Этика Нового Завета - страница 45

стр.

Конечно, Евангелия (особенно Евангелие от Матфея) содержат и рассказы, в которых Иисус выступает как учитель нравственности. Однако нравственный смысл Евангелий этими эксплицитно дидактическими отрывками не исчерпывается. Рассказы формируют наши ценности и нравственное чувство более косвенными и многогранными путями. Они учат нас, как видеть мир, чего бояться и на что надеяться. Они предлагают нам нюансированные модели поведения, мудрого и глупого, храброго и трусливого, верного и вероломного. Как заметил Амос Уайлдер, «дорога к нравственному суждению пролегает через воображение»[1].
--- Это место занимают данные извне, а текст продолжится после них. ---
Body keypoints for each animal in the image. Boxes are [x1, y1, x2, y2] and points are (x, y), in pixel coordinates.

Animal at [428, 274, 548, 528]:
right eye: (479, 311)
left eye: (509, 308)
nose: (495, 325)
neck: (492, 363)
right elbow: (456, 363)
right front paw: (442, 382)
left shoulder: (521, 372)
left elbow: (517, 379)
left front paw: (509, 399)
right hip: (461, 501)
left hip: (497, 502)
Поэтому этический смысл каждого Евангелия необходимо выводить из формы рассказа в целом. Чтобы понять нравственную позицию евангелиста, мы должны спросить: как он изображает жизнь и служение Иисуса? Как в его рассказе Иисусов призыв к ученичеству меняет жизнь других персонажей? Какие представления о времени, истории и человеческих возможностях вплетены в ткань повествования? Как евангелист осмысляет жестокую и несправедливую смерть Иисуса? Все эти вопросы имеют самое непосредственное значение для новозаветной этики.

Евангелие от Марка - прекрасная иллюстрация ценности такого подхода, ибо прямых этических учений в нем почти нет[2]. Даже отрывки, которые, на первый взгляд, содержат этические наставления (например, о «подати кесарю» в Мк 12:13-17), при ближайшем рассмотрении оказываются таинственными загадками, преследующими цель сообщить что-то о личности и власти Иисуса, а не дать указания относительно поведения общины. Поэтому, чтобы выявить этический смысл марковского рассказа об Иисусе, мы должны не только анализировать эти краткие дидактические разделы, но и вглядеться в общие контуры повествовательного мира Марка.
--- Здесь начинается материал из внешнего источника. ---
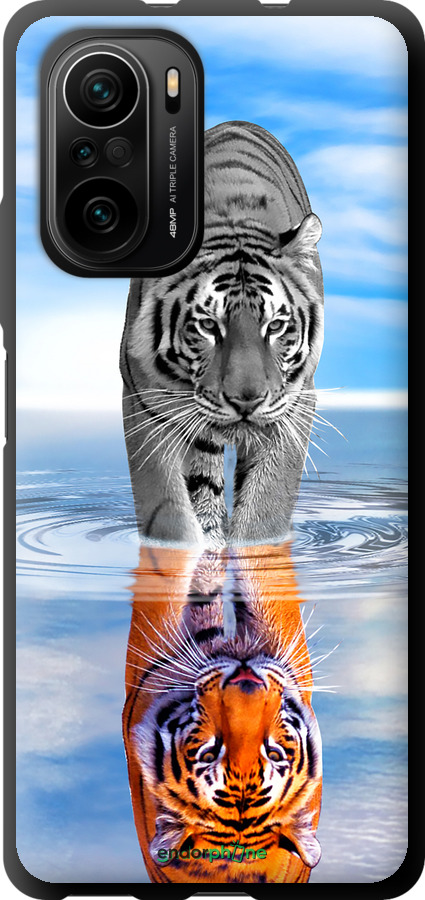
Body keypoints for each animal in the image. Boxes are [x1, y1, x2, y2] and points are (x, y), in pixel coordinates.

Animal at [120, 121, 324, 549]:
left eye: (275, 326)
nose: (247, 401)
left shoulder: (295, 404)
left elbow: (265, 509)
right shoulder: (144, 402)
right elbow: (168, 511)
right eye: (209, 326)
Такой подход отличается от двух распространенных методов исследования марковского богословия. Он отличается в первую очередь от «метода анализа редакций», который стремится описать богословие и этику Марка, выделяя специфически марковские материалы и марковские трансфо3рмации критически реконструируемой домарковской традиции[3]. Один из представителей этого подхода к евангельским материалам - Вольфганг Шраге с его «Новозаветной этикой». Как работает Шраге? Сначала он долго рассматривает этическое учение собственно Иисуса, к которому он приходит в результате исторической реконструкции, и пишет главу «Истоки этики в ранних конгрегациях» (реконструкция досиноптических традиций). И только затем Шраге приводит краткий обзор «Этических акцентов в синоптических Евангелиях». Название этой главы весьма показательно: получается, что евангелисты добавляли лишь небольшие акценты и эмфазы к преданиям об Иисусе. В случае с Марком, первым из Евангелий[4], метод дает довольно незначительные результаты, поскольку мы не располагаем текстом домарковского Евангелия. Соответственно, попытка разграничить редакцию евангелиста и материал его источников - работа практически вслепую. Шраге и сам признает ограниченность своего подхода: «Можно выдвинуть много дополнительных теорий относительно деталей марковской этики, но выделение в тексте его редакции всегда носит чрезвычайно гипотетический характер»[5]. В отличие от Шраге, я избираю более литературный метод. Он позволяет сказать многое о марковской этике, анализируя форму повествования в целом. Несущественно, сколь многое в этом повествовании принадлежит самому евангелисту. Важно другое: как рассказ в целом описывает форму христианского ученичества.

По сходным причинам я уделяю мало внимания попытке выяснить, при каких именно исторических обстоятельствах были написаны Евангелия. Некоторые современные исследователи предложили подробные гипотетические реконструкции марковской общины, а затем интерпретировали Евангелие в свете этих гипотетических исторических контекстов[6]. Однако в подобного рода построениях слишком много домыслов: у нас чрезвычайно мало информации, чтобы воссоздать точную дату и контекст Евангелия от Марка. Кроме того, какую бы историческую ценность ни имели подобные гипотезы, они не могут фундаментально изменить наше описание формы повествования. Мое понимание марковской этики совместимо с некоторыми из этих теорий, но ни одной из них оно не требует.